USA's H-1B skilled worker visa applications open
Unemployment at 7.7 per cent, but tech workers still wanted
Fancy a few years working in the US of A? If you possess a Bachelor's degree in computing or engineering, can prove skills and experience in the field and have found a stateside employer who wants your talents, get typing, dear reader, because for the next couple of days the USA is taking applications for the H-1B visa.
The H-1B visa enables employers to bring skilled workers to the USA for up to six years. Technology firms generally approve of the visa, which helps them to address skills shortages. The US Department of Labor even mentions computer programmers as the kind of workers sought under the program.
Workers prize the H1-B because, while not officially a route to permanent residence, an employer is willing to sponsor you for an H-1B may well also be willing to sponsor a future green card application if you decide to stay in the USA. An employer willing to say you've become an important cog in their wheel on an H-1B carries a bit of weight during that process.
The bad news? The USA will only offer 65,000 H-1Bs for financial year 2014 (plus 20,000 for those with Masters degrees), but expects to receive a great many more applications before the cutoff date of April 5th. US Citizenship and Immigration Services, a branch of the Department of Homeland Security, is therefore warning that a lottery will likely be needed to determine which applications it will process and therefore which employers have H-1B places to offer.
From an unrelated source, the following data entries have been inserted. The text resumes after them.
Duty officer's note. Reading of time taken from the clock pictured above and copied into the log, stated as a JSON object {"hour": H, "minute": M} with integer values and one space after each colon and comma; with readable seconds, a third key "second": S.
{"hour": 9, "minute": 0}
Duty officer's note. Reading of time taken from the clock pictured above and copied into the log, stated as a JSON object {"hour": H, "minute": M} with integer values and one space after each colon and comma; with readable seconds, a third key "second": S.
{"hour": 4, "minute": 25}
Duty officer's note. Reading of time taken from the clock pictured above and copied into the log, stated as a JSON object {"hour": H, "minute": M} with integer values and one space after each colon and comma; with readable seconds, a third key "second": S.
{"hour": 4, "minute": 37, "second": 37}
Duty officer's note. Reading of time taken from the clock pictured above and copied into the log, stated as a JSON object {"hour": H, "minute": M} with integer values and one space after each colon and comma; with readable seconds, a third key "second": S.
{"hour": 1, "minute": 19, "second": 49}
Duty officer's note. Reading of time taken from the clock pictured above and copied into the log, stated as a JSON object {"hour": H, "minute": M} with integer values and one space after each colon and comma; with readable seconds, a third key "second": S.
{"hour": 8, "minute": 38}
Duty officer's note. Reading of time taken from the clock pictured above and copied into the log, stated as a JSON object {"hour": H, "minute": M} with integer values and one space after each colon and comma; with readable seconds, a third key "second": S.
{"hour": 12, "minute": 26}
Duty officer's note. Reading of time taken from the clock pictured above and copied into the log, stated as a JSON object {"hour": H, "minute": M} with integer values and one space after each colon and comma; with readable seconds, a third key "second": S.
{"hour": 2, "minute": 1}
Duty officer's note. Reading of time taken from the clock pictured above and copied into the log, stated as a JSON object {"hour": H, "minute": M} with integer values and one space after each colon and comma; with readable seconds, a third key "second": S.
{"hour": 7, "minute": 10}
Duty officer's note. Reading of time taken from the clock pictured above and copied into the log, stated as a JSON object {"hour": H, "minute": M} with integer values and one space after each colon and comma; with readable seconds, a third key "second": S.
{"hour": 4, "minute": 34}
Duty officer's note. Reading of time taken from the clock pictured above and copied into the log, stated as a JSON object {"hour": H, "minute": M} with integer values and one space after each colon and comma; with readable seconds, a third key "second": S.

Paying $US1,225 will see H-1B petitions, as the applications are formally known, afforded speedy Premium Processing. That fee is on top of the base $325 filing fee and $500 to $2000 employers pay to have your petition processed.
If you do score an H-1B, don't expect the red carpet to await at your new employer. US unemployment fell to 7.7 per cent in February, leaving immigration schemes for foreign workers controversial even if industries facing skills shortages enjoy the annual influx of talent schemes like the H-1B afford.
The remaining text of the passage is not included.